** TASK OBJECTIVE **
Copy out all of the lines below exactly; the pictures do not belong in the copy.

Structured page parsing data:
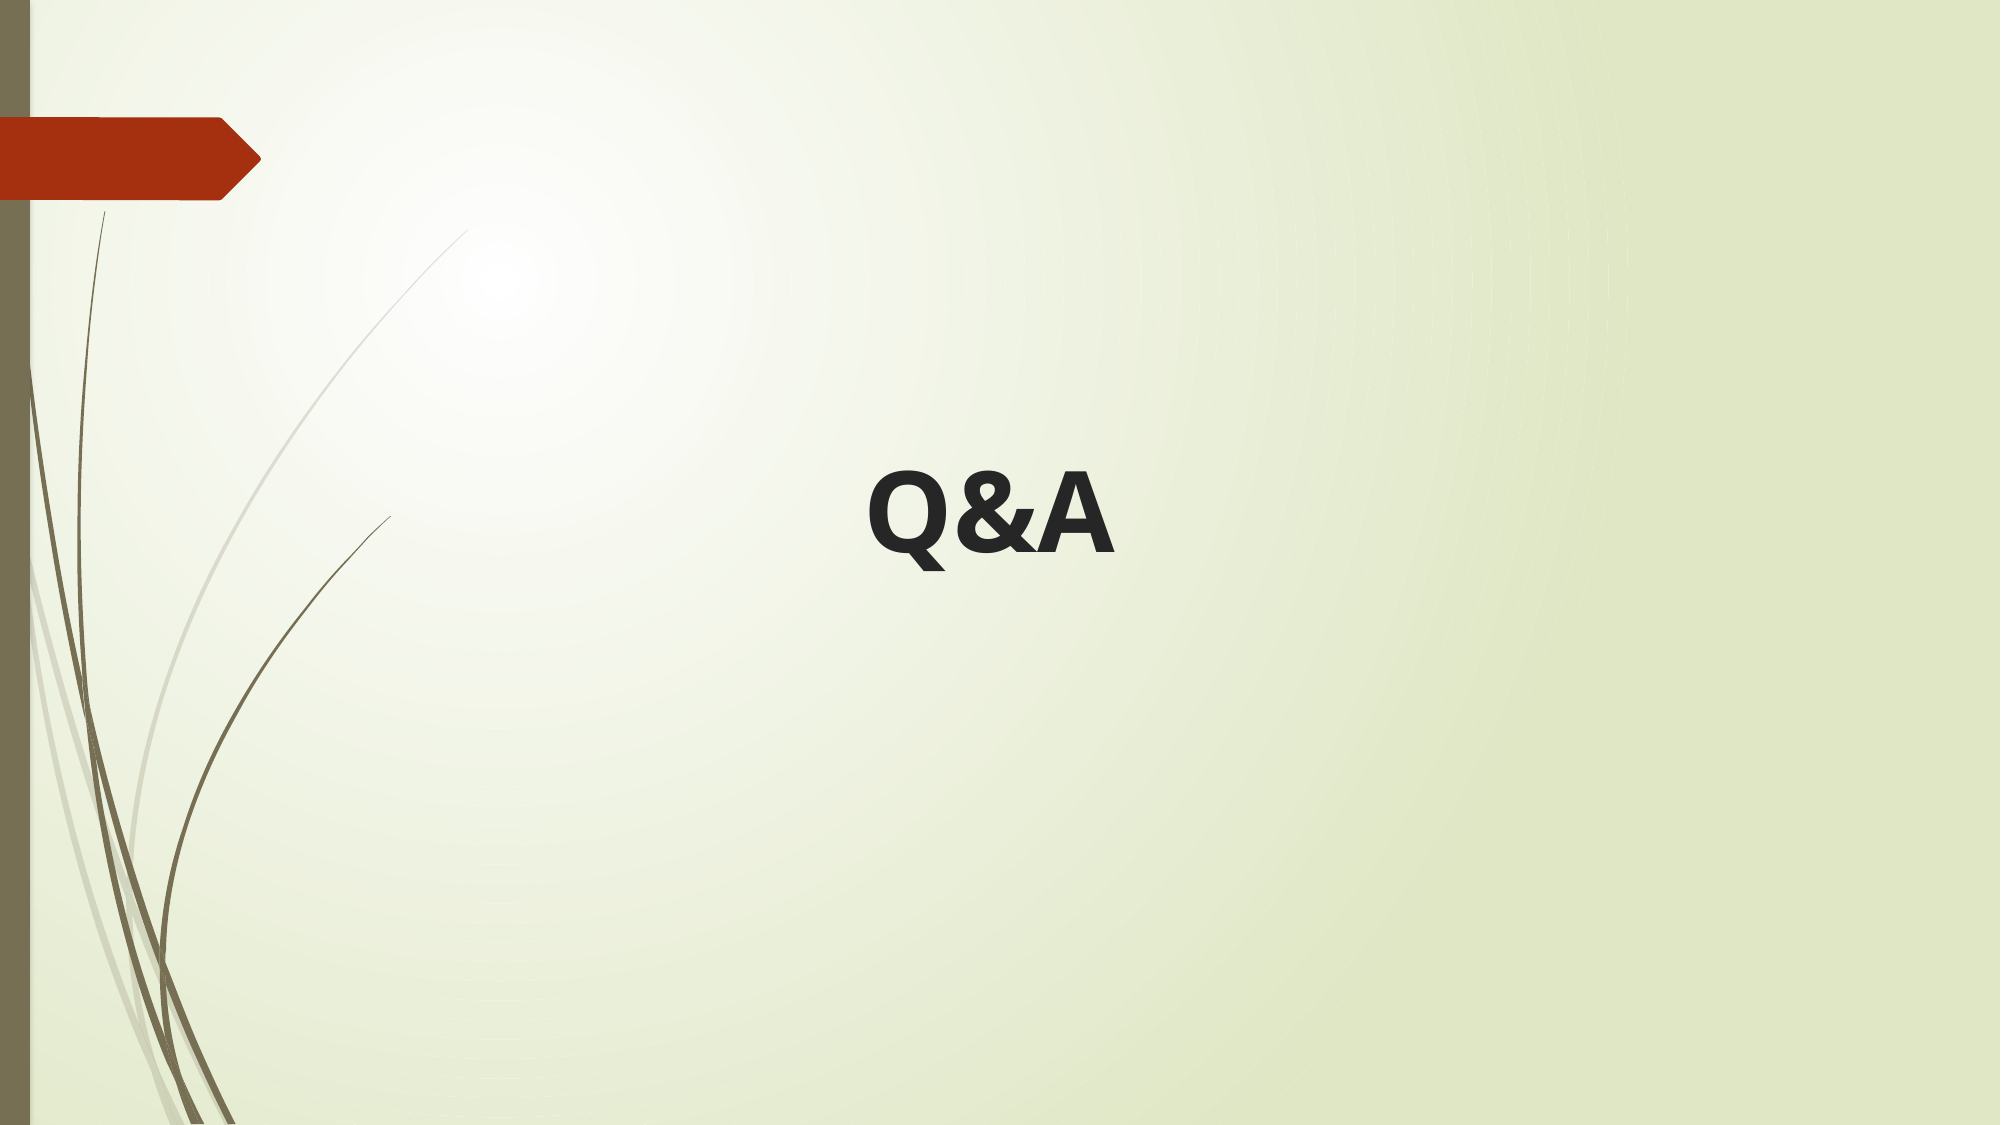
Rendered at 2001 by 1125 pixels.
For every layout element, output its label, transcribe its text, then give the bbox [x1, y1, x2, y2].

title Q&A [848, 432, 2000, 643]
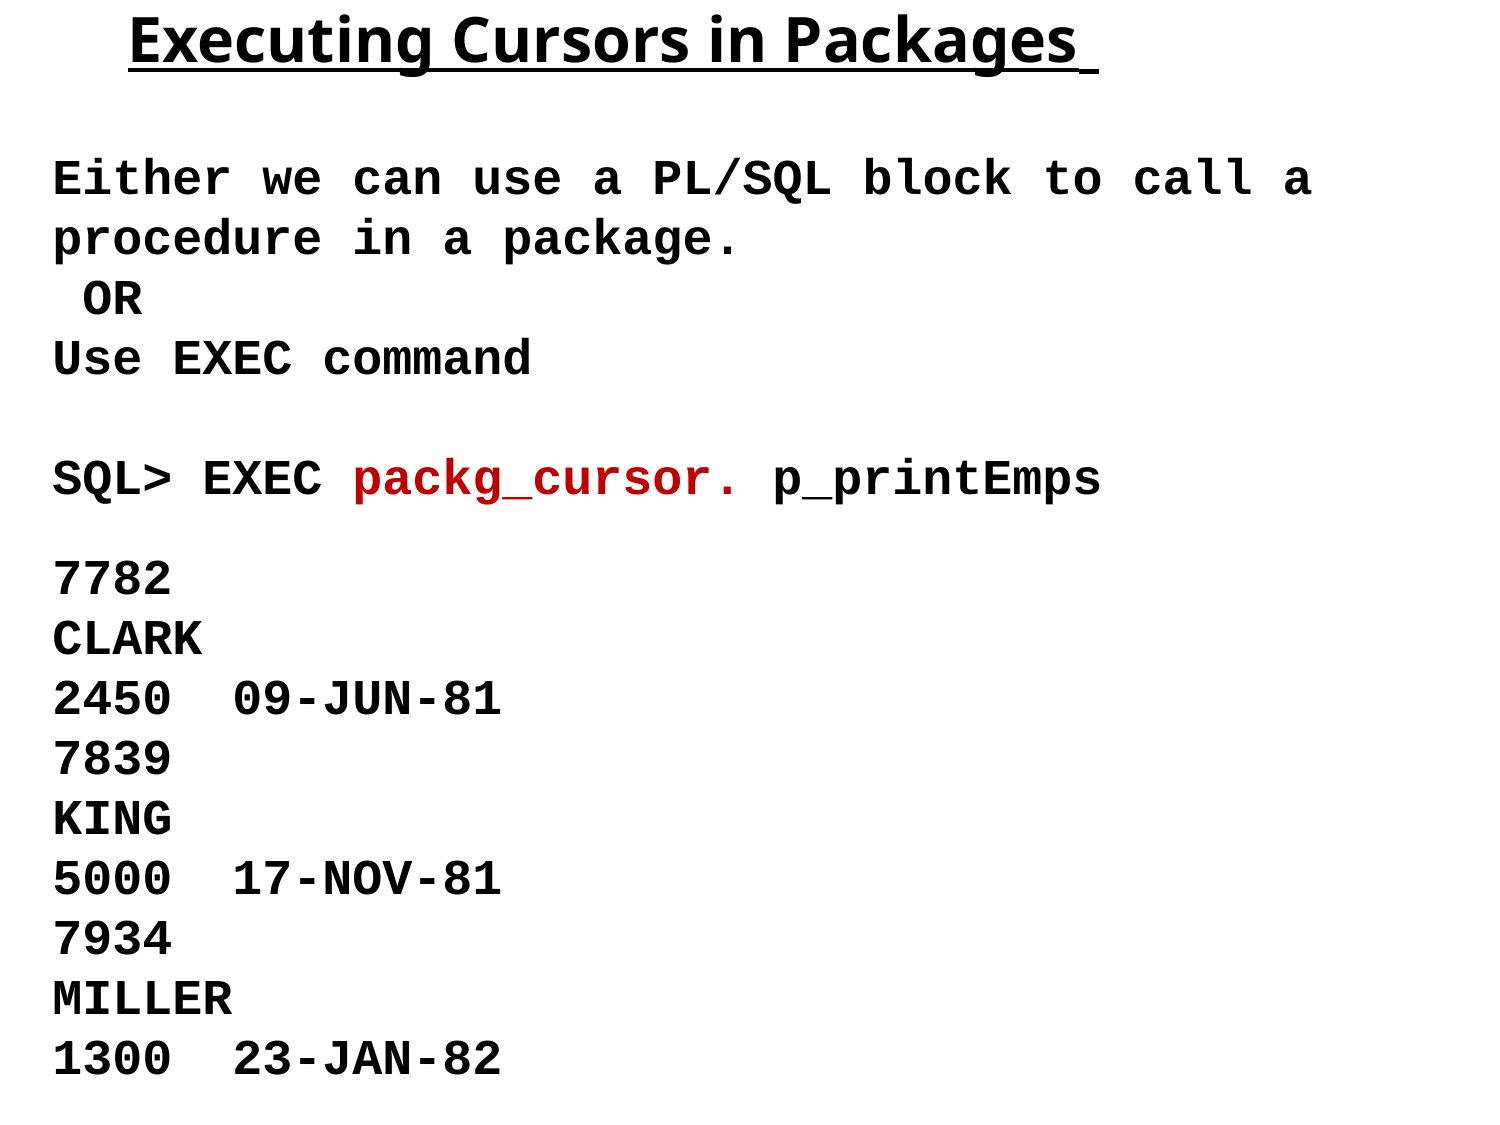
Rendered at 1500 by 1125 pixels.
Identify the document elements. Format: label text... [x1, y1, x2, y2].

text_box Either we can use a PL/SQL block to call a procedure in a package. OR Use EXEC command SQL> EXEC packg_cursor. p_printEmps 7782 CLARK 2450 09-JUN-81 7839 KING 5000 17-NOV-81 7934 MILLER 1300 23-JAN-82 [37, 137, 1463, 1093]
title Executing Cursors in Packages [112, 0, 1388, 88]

** REPLY TO THE EXERCISE **
Rendered at 2001 by 1125 pixels.
For every layout element, output its label, transcribe its text, then give the bbox [x1, y1, x2, y2].

title Q&A [848, 432, 2000, 643]
Rendered at 1500 by 1125 pixels.
Identify the document elements. Format: label text... [x1, y1, x2, y2].

text_box Either we can use a PL/SQL block to call a procedure in a package. OR Use EXEC command SQL> EXEC packg_cursor. p_printEmps 7782 CLARK 2450 09-JUN-81 7839 KING 5000 17-NOV-81 7934 MILLER 1300 23-JAN-82 [37, 137, 1463, 1093]
title Executing Cursors in Packages [112, 0, 1388, 88]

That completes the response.